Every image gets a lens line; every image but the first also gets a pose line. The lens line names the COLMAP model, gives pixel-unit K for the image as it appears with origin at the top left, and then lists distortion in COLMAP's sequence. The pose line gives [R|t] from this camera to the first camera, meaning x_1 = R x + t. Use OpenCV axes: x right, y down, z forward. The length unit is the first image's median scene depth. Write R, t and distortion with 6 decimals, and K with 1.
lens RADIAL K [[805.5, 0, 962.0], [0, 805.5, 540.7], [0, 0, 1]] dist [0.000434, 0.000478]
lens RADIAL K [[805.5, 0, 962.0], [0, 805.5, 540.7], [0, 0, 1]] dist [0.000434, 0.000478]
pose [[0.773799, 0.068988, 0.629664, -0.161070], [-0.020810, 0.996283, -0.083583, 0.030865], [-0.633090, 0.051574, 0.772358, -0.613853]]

--

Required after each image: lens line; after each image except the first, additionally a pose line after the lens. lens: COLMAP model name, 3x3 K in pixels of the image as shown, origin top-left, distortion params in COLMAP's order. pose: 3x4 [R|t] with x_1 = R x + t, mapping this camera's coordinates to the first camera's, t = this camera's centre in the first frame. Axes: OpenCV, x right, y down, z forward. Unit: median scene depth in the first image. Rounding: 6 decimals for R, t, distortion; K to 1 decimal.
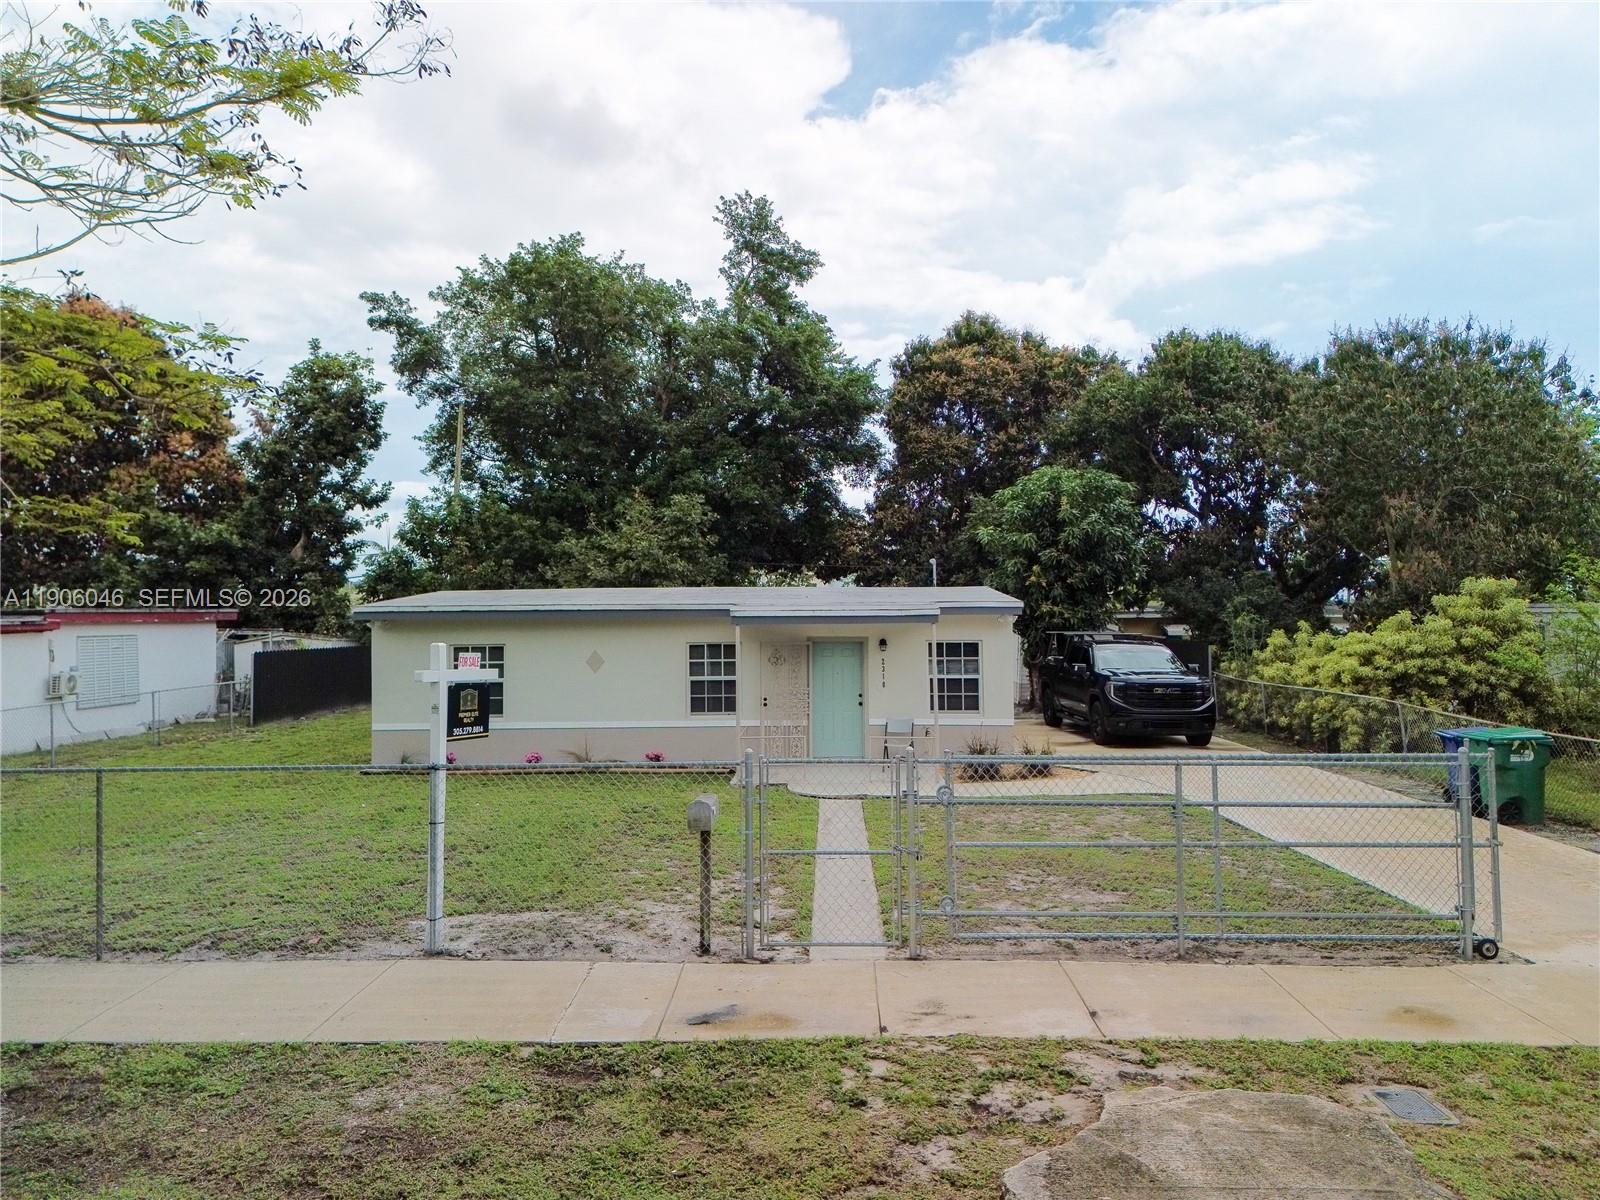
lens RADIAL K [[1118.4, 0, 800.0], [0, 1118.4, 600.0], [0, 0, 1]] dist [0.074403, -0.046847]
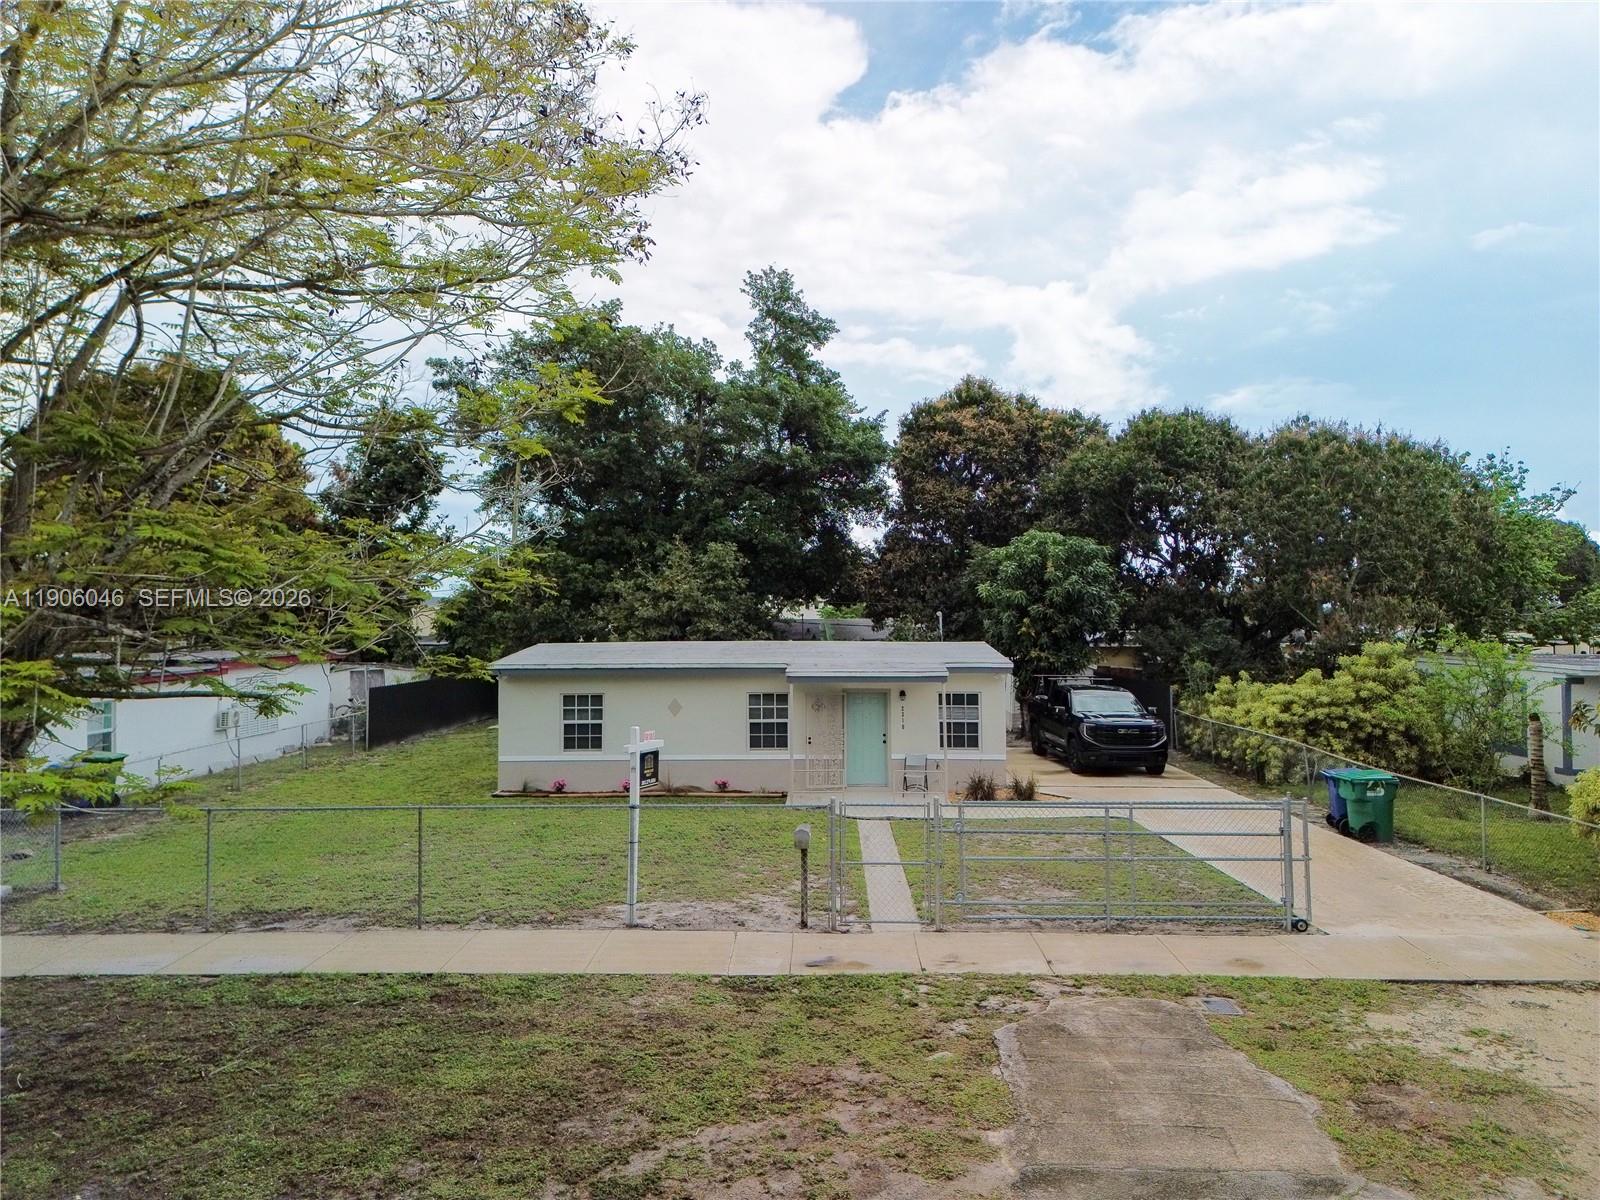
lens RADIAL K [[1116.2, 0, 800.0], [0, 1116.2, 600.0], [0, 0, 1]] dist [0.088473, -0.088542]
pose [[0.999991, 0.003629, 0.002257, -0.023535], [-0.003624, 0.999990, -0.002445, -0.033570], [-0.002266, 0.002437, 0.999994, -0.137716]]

--

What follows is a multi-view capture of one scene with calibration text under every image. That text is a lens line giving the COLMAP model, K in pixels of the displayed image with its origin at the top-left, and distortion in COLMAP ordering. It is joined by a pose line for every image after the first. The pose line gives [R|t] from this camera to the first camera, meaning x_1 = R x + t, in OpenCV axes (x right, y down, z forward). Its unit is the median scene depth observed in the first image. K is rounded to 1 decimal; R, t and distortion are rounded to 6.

▸ **EXERCISE AIM**
Swap "distortion params" for "distortion coefficients" and write out everything from the line containing "Required after each" down to the line containing "0.002437, 0.999994, -0.137716]]", with nothing else changed. Leave the pictures out.

▸ **TASK SOLUTION**
Required after each image: lens line; after each image except the first, additionally a pose line after the lens. lens: COLMAP model name, 3x3 K in pixels of the image as shown, origin top-left, distortion coefficients in COLMAP's order. pose: 3x4 [R|t] with x_1 = R x + t, mapping this camera's coordinates to the first camera's, t = this camera's centre in the first frame. Axes: OpenCV, x right, y down, z forward. Unit: median scene depth in the first image. Rounding: 6 decimals for R, t, distortion; K to 1 decimal.
lens RADIAL K [[1118.4, 0, 800.0], [0, 1118.4, 600.0], [0, 0, 1]] dist [0.074403, -0.046847]
lens RADIAL K [[1116.2, 0, 800.0], [0, 1116.2, 600.0], [0, 0, 1]] dist [0.088473, -0.088542]
pose [[0.999991, 0.003629, 0.002257, -0.023535], [-0.003624, 0.999990, -0.002445, -0.033570], [-0.002266, 0.002437, 0.999994, -0.137716]]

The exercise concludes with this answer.